#### SUPPLIED RECORDS ####

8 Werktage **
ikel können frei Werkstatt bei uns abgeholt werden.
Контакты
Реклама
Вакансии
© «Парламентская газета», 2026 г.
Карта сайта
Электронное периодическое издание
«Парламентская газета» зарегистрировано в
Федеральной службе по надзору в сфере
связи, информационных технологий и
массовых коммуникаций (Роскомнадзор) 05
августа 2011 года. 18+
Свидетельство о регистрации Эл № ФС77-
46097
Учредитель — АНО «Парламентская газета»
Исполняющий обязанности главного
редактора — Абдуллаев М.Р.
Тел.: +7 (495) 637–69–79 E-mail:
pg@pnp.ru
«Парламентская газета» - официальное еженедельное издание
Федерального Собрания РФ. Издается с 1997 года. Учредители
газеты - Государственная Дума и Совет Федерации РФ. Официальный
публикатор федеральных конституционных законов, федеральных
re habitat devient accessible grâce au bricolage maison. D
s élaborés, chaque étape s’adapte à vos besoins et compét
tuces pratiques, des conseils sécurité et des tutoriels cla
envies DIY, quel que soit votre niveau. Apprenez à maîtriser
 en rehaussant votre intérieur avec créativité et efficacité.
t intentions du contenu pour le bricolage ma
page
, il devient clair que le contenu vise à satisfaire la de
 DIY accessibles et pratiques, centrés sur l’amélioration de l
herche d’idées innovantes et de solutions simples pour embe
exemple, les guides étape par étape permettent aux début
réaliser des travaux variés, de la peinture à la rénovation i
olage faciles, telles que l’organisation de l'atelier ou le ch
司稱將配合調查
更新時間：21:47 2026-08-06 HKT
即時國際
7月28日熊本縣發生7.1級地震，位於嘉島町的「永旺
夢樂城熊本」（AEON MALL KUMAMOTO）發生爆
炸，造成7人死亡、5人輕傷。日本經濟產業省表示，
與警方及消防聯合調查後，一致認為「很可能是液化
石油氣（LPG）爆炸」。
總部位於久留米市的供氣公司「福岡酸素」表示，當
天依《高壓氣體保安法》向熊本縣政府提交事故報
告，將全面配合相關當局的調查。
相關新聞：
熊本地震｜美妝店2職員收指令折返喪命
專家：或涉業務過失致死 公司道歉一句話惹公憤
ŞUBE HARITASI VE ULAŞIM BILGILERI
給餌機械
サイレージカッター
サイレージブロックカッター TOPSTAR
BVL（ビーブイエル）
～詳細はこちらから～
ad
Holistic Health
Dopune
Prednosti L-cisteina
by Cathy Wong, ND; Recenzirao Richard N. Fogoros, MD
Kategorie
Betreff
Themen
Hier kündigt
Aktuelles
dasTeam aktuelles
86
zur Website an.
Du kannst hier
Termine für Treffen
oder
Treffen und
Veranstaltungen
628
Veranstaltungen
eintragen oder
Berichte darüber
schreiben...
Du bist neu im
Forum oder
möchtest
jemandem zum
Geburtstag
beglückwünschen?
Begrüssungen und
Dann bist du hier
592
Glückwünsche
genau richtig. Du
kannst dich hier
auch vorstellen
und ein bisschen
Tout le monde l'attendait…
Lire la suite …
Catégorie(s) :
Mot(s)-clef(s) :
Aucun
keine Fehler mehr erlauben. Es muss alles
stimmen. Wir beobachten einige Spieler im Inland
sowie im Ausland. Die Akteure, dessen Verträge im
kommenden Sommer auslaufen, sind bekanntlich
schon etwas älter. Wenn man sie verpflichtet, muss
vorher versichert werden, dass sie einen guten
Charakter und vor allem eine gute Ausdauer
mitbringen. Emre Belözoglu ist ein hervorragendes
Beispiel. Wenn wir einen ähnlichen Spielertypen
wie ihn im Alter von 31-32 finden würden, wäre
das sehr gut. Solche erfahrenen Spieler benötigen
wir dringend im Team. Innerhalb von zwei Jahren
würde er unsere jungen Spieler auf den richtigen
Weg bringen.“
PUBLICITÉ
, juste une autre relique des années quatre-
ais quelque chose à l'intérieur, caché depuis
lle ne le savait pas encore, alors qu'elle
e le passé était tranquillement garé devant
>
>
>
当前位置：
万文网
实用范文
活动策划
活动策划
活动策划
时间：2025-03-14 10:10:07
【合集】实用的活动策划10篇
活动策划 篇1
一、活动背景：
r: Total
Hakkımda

####

● WHAT YOU WILL DO: Write the records out again. Each one must match exactly.

● OUTPUT OF THE TASK:
8 Werktage **
ikel können frei Werkstatt bei uns abgeholt werden.
Контакты
Реклама
Вакансии
© «Парламентская газета», 2026 г.
Карта сайта
Электронное периодическое издание
«Парламентская газета» зарегистрировано в
Федеральной службе по надзору в сфере
связи, информационных технологий и
массовых коммуникаций (Роскомнадзор) 05
августа 2011 года. 18+
Свидетельство о регистрации Эл № ФС77-
46097
Учредитель — АНО «Парламентская газета»
Исполняющий обязанности главного
редактора — Абдуллаев М.Р.
Тел.: +7 (495) 637–69–79 E-mail:
pg@pnp.ru
«Парламентская газета» - официальное еженедельное издание
Федерального Собрания РФ. Издается с 1997 года. Учредители
газеты - Государственная Дума и Совет Федерации РФ. Официальный
публикатор федеральных конституционных законов, федеральных
re habitat devient accessible grâce au bricolage maison. D
s élaborés, chaque étape s’adapte à vos besoins et compét
tuces pratiques, des conseils sécurité et des tutoriels cla
envies DIY, quel que soit votre niveau. Apprenez à maîtriser
 en rehaussant votre intérieur avec créativité et efficacité.
t intentions du contenu pour le bricolage ma
page
, il devient clair que le contenu vise à satisfaire la de
 DIY accessibles et pratiques, centrés sur l’amélioration de l
herche d’idées innovantes et de solutions simples pour embe
exemple, les guides étape par étape permettent aux début
réaliser des travaux variés, de la peinture à la rénovation i
olage faciles, telles que l’organisation de l'atelier ou le ch
司稱將配合調查
更新時間：21:47 2026-08-06 HKT
即時國際
7月28日熊本縣發生7.1級地震，位於嘉島町的「永旺
夢樂城熊本」（AEON MALL KUMAMOTO）發生爆
炸，造成7人死亡、5人輕傷。日本經濟產業省表示，
與警方及消防聯合調查後，一致認為「很可能是液化
石油氣（LPG）爆炸」。
總部位於久留米市的供氣公司「福岡酸素」表示，當
天依《高壓氣體保安法》向熊本縣政府提交事故報
告，將全面配合相關當局的調查。
相關新聞：
熊本地震｜美妝店2職員收指令折返喪命
專家：或涉業務過失致死 公司道歉一句話惹公憤
ŞUBE HARITASI VE ULAŞIM BILGILERI
給餌機械
サイレージカッター
サイレージブロックカッター TOPSTAR
BVL（ビーブイエル）
～詳細はこちらから～
ad
Holistic Health
Dopune
Prednosti L-cisteina
by Cathy Wong, ND; Recenzirao Richard N. Fogoros, MD
Kategorie
Betreff
Themen
Hier kündigt
Aktuelles
dasTeam aktuelles
86
zur Website an.
Du kannst hier
Termine für Treffen
oder
Treffen und
Veranstaltungen
628
Veranstaltungen
eintragen oder
Berichte darüber
schreiben...
Du bist neu im
Forum oder
möchtest
jemandem zum
Geburtstag
beglückwünschen?
Begrüssungen und
Dann bist du hier
592
Glückwünsche
genau richtig. Du
kannst dich hier
auch vorstellen
und ein bisschen
Tout le monde l'attendait…
Lire la suite …
Catégorie(s) :
Mot(s)-clef(s) :
Aucun
keine Fehler mehr erlauben. Es muss alles
stimmen. Wir beobachten einige Spieler im Inland
sowie im Ausland. Die Akteure, dessen Verträge im
kommenden Sommer auslaufen, sind bekanntlich
schon etwas älter. Wenn man sie verpflichtet, muss
vorher versichert werden, dass sie einen guten
Charakter und vor allem eine gute Ausdauer
mitbringen. Emre Belözoglu ist ein hervorragendes
Beispiel. Wenn wir einen ähnlichen Spielertypen
wie ihn im Alter von 31-32 finden würden, wäre
das sehr gut. Solche erfahrenen Spieler benötigen
wir dringend im Team. Innerhalb von zwei Jahren
würde er unsere jungen Spieler auf den richtigen
Weg bringen.“
PUBLICITÉ
, juste une autre relique des années quatre-
ais quelque chose à l'intérieur, caché depuis
lle ne le savait pas encore, alors qu'elle
e le passé était tranquillement garé devant
>
>
>
当前位置：
万文网
实用范文
活动策划
活动策划
活动策划
时间：2025-03-14 10:10:07
【合集】实用的活动策划10篇
活动策划 篇1
一、活动背景：
r: Total
Hakkımda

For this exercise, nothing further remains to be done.